Performance has always been of critical interest for the organization. In May 2003, we produced FAN DANCE, a new performance by artist Patty Chang. Later that year, a second performance JOAN JONAS: AFTER A LONG TRAIN RIDE, was organized by Sandra Antelo Suarez and presented in collaboration with TRANS, New York. This new work was later included as part of the artist's retrospective at the Queens Museum in New York. Last year, performances and performative works of art were included within the group exhibitions, for example: Christian Jankowki’s The Day We Met karaoke project and Brock Enright’s ongoing VideoGames Project. For 2006, we joined forces with other US arts organizations: The Kitchen, New York, to present ROOM by Tracy and the Plastics; and the Renaissance Society, Chicago and the San Francisco Arts Institute to present CLAMOR, a site-specific project by Allora & Calzadilla. In December, we concluded our performance-focused year with John Bock/ZERO HERO. 2007 began with a group show CONDITIONS OF DISPLAY, featuring artists whose work question presentation and display techniques. The Fall season begins in August with Re-creating Histories, a project by the Dutch artist Allard Van Hoorn. In September, THE HURRICANE PROJECTS I: Outbursts of Energy, a new annual series of artists projects, presents four artists whose works negotiate movement, change and the body. In December 2007, The Moore Space presents FRENCH KISSING IN THE USA, the first exhibitions in the United States of the emerging contemporary art scene in France.

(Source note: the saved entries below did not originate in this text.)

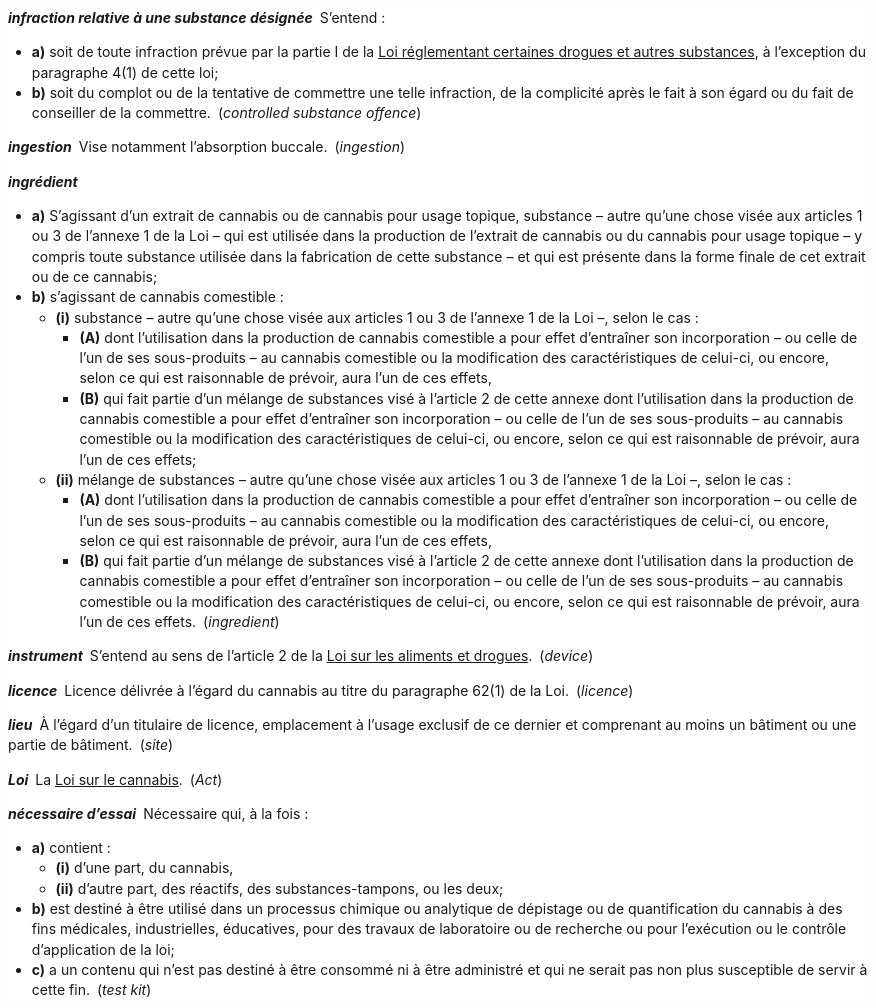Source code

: ***infraction relative à une substance désignée*** S’entend :
- **a)** soit de toute infraction prévue par la partie I de la [Loi réglementant certaines drogues et autres substances](/fr/Lois/Lois%20du%20Canada/1996/ch.%2019.md), à l’exception du paragraphe 4(1) de cette loi;
- **b)** soit du complot ou de la tentative de commettre une telle infraction, de la complicité après le fait à son égard ou du fait de conseiller de la commettre. (*controlled substance offence*)

***ingestion*** Vise notamment l’absorption buccale. (*ingestion*)

***ingrédient***
- **a)** S’agissant d’un extrait de cannabis ou de cannabis pour usage topique, substance – autre qu’une chose visée aux articles 1 ou 3 de l’annexe 1 de la Loi – qui est utilisée dans la production de l’extrait de cannabis ou du cannabis pour usage topique – y compris toute substance utilisée dans la fabrication de cette substance – et qui est présente dans la forme finale de cet extrait ou de ce cannabis;
- **b)** s’agissant de cannabis comestible :
	- **(i)** substance – autre qu’une chose visée aux articles 1 ou 3 de l’annexe 1 de la Loi –, selon le cas :
		- **(A)** dont l’utilisation dans la production de cannabis comestible a pour effet d’entraîner son incorporation – ou celle de l’un de ses sous-produits – au cannabis comestible ou la modification des caractéristiques de celui-ci, ou encore, selon ce qui est raisonnable de prévoir, aura l’un de ces effets,
		- **(B)** qui fait partie d’un mélange de substances visé à l’article 2 de cette annexe dont l’utilisation dans la production de cannabis comestible a pour effet d’entraîner son incorporation – ou celle de l’un de ses sous-produits – au cannabis comestible ou la modification des caractéristiques de celui-ci, ou encore, selon ce qui est raisonnable de prévoir, aura l’un de ces effets;
	- **(ii)** mélange de substances – autre qu’une chose visée aux articles 1 ou 3 de l’annexe 1 de la Loi –, selon le cas :
		- **(A)** dont l’utilisation dans la production de cannabis comestible a pour effet d’entraîner son incorporation – ou celle de l’un de ses sous-produits – au cannabis comestible ou la modification des caractéristiques de celui-ci, ou encore, selon ce qui est raisonnable de prévoir, aura l’un de ces effets,
		- **(B)** qui fait partie d’un mélange de substances visé à l’article 2 de cette annexe dont l’utilisation dans la production de cannabis comestible a pour effet d’entraîner son incorporation – ou celle de l’un de ses sous-produits – au cannabis comestible ou la modification des caractéristiques de celui-ci, ou encore, selon ce qui est raisonnable de prévoir, aura l’un de ces effets. (*ingredient*)

***instrument*** S’entend au sens de l’article 2 de la [Loi sur les aliments et drogues](/fr/Lois/Lois%20révisées%20du%20Canada/F/F-27.md). (*device*)

***licence*** Licence délivrée à l’égard du cannabis au titre du paragraphe 62(1) de la Loi. (*licence*)

***lieu*** À l’égard d’un titulaire de licence, emplacement à l’usage exclusif de ce dernier et comprenant au moins un bâtiment ou une partie de bâtiment. (*site*)

***Loi*** La [Loi sur le cannabis](/fr/Lois/Lois%20du%20Canada/2018/ch.%2016.md). (*Act*)

***nécessaire d’essai*** Nécessaire qui, à la fois :
- **a)** contient :
	- **(i)** d’une part, du cannabis,
	- **(ii)** d’autre part, des réactifs, des substances-tampons, ou les deux;
- **b)** est destiné à être utilisé dans un processus chimique ou analytique de dépistage ou de quantification du cannabis à des fins médicales, industrielles, éducatives, pour des travaux de laboratoire ou de recherche ou pour l’exécution ou le contrôle d’application de la loi;
- **c)** a un contenu qui n’est pas destiné à être consommé ni à être administré et qui ne serait pas non plus susceptible de servir à cette fin. (*test kit*)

Our educational program began as simple guided tours for the visiting public and for students attending the public high school across the street. Since Fall 2003, The Moore Space has established a full collaboration with D.A.S.H. (Design and Architecture High School) in a program which has been recently named “DASH, Skip and Jump to the Moore”, integrating the space’s programming into DASHes curriculum. The Moore Space also joined forces with the New World School of the Arts in Downtown Miami yielding an ongoing Internship Program which seeks to enhance the students’ education and exposure to the professional arts field. Our educational program today serves approximately 100 students a week. More such events and programs are planned for the future, as well as the creation of resources for the Miami arts community including an expanded art library, a video lounge, an artist resource center and support for commissioning artists projects.
THE MOORE SPACE/MISSION STATEMENT
The Moore Space is dedicated to presenting international contemporary art forms. It will achieve this through an experimental program of cross-disciplinary exhibitions, performances, artists and curators residencies and public programs which reflect the state of contemporary art today: new forms, new voices and new thought.